**To-do item**:
Quote the lines below word for word, leaving out the pictures.
═════ Records for the task ═════
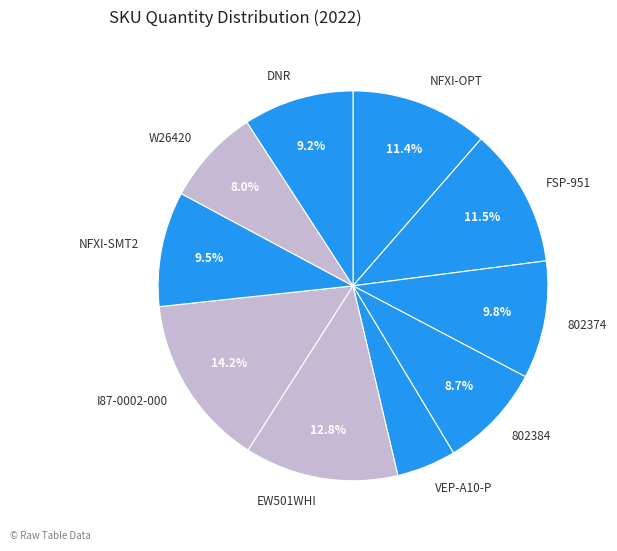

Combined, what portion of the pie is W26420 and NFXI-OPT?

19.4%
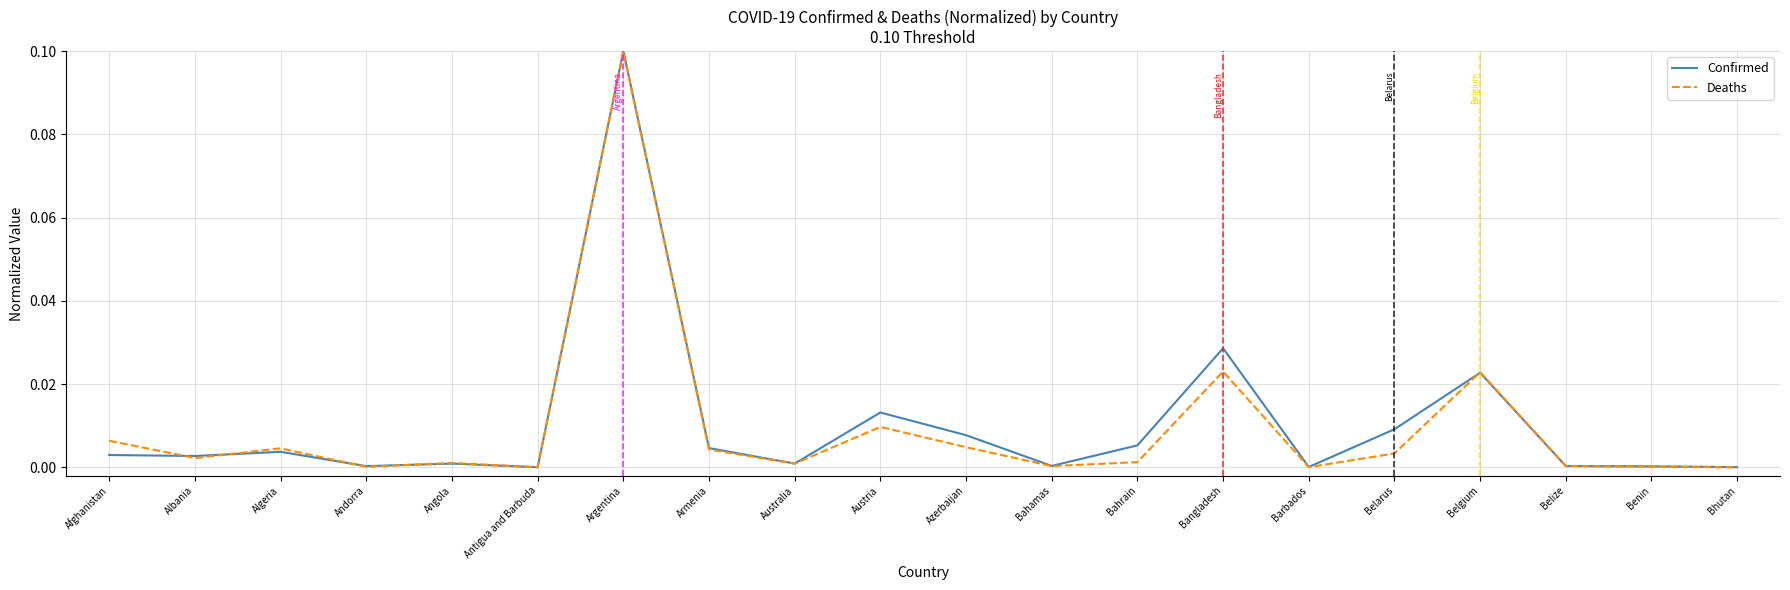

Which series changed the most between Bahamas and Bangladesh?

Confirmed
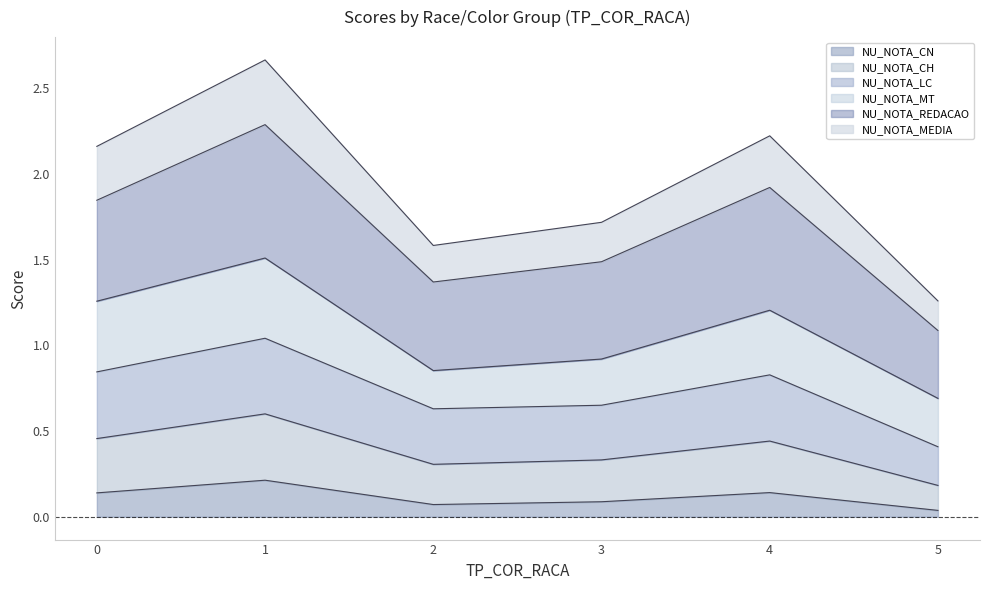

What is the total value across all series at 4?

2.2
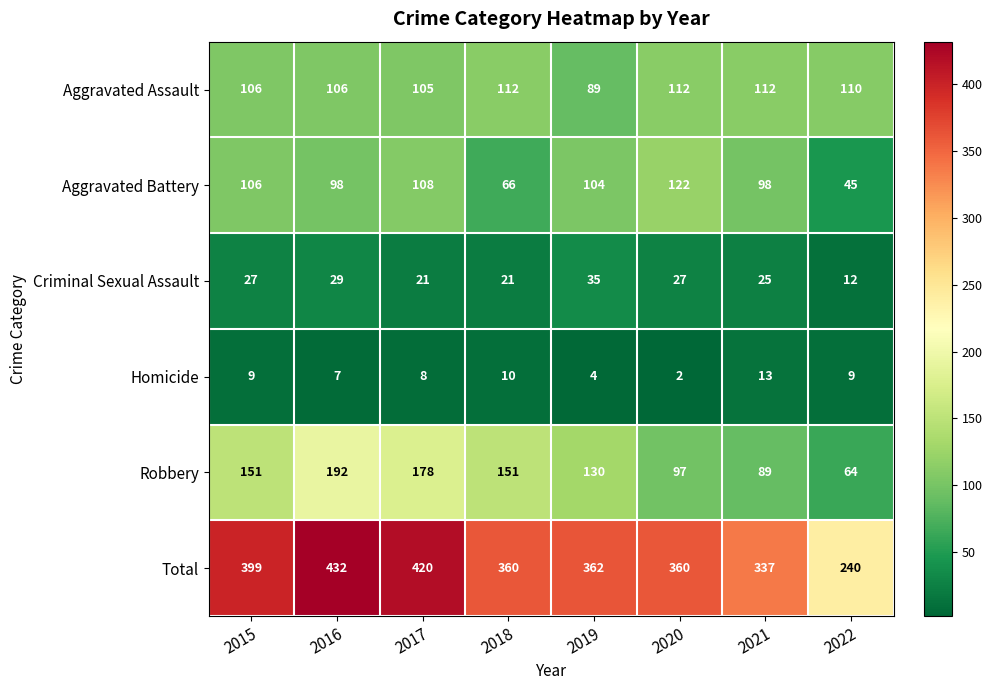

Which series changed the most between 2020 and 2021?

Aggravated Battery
═════
**Finished exercise**:
Combined, what portion of the pie is W26420 and NFXI-OPT?

19.4%

Which series changed the most between Bahamas and Bangladesh?

Confirmed

What is the total value across all series at 4?

2.2

Which series changed the most between 2020 and 2021?

Aggravated Battery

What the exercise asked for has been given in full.